**Supplied passage:**
Despite evidence of these successes, research has also identified a number of ways in which this paradigm limits what issues get covered and how. For starters, the total number of actors involved in producing most human rights news tends to be limited to a few elite NGOs (Thrall et al. 2014). Smaller groups are typically excluded from coverage, unless they can convince leading NGOs to partner with them. According to Bob (2005), such partnering efforts are often unsuccessful, as leading NGOs typically privilege causes and issues that conform to their own cultural, linguistic, and organizational preferences (as opposed to the nature of the human rights violation per se). Moreover, the relationship between NGOs and news outlets is itself not marked by parity. As Waisbord (2011) notes, the journalistic “beat” system favors governments, not NGOs. Groups like Amnesty International and Human Rights Watch may succeed in capturing media attention, yet many of their efforts to generate coverage fall flat (Ron et al. 2005). In particular, their efforts to capture media attention on issues far outside the media spotlight are often futile. As one Amnesty International executive has put it: “You can work all you like on Mauritania, but the press couldn’t give a rat’s ass about Mauritania” (as quoted in Ron et al. 2005: 576).
This comment links up with a more general limitation of the human rights news paradigm: namely, its tendency to focus on a few topics and places that align with a narrow vision of human rights. Systematic content analyses conducted by Ramos and his collaborators (Ramos et al. 2007), for example, find that human rights news tends to be negatively associated with poverty. Other analyses argue that human rights tends to focus primarily on “political” violations like torture and detention, while sidelining human economic, social, and cultural rights (e.g., right not to live in poverty or, as indicated in the introductory example, “the right to be cold”; see, e.g., Williams 2010; Winston 2001). Still others find that attention cycles in the news media tend to be limited to a few cases (Thrall et al. 2014). Together, this means that many countries and issues fail to ever capture any level of news attention that would match objective measures of human rights conditions (e.g., levels of violence, poverty, etc.) in their country.
A final limitation of the extant human rights news paradigm is its tendency towards simplified, and sometimes highly misleading, narratives. This stems from the need for timeliness and drama required by news organizations to cover human rights issues (Cottle and Nolan 2007). Because news organizations provide news access to topics and issues that are newsworthy (rather than important per se), scholars have identified multiple instances where NGOs oversell or distort their claims to satisfy the news media’s demands. In a particularly egregious example, Cohen and Green (2012) find that news reports systematically overstated the relative rate of sexual violence during the Liberian civil war. In that case, both NGOs and journalists claimed that 75% or more of women had been raped, even though detailed surveys and interviews placed that number at somewhere between 10% and 20%. Such instances raise questions about whether the desire (and need) for media coverage may in fact reduce the long-term credibility of human rights news providers.

**Data extract:**

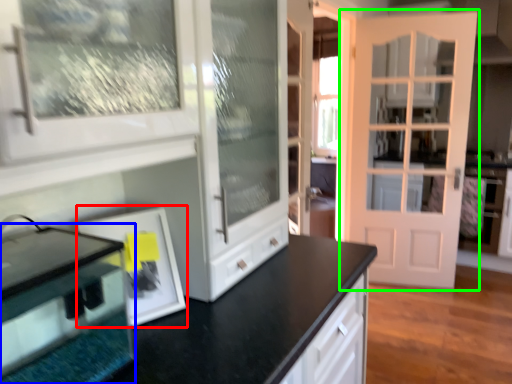
Question: Which object is the closest to the picture frame (highlighted by a red box)? Choose among these: appliance (highlighted by a blue box) or door (highlighted by a green box).

Choices:
 (A) appliance
 (B) door

Answer: (A)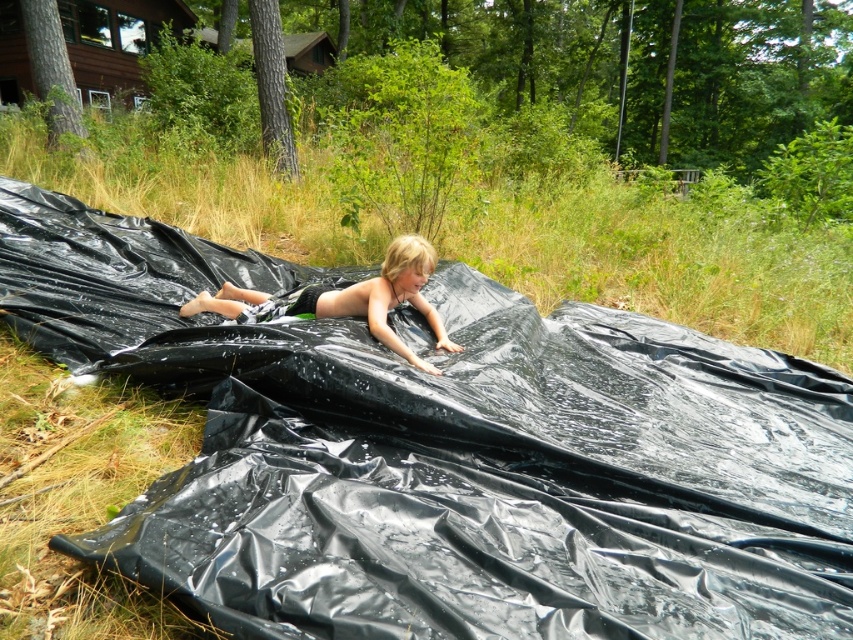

**Task goal:**
In the passage on human rights news, what share of women did detailed surveys and interviews find had been raped during the Liberian civil war?

**Exercise output:**
Somewhere between 10% and 20%.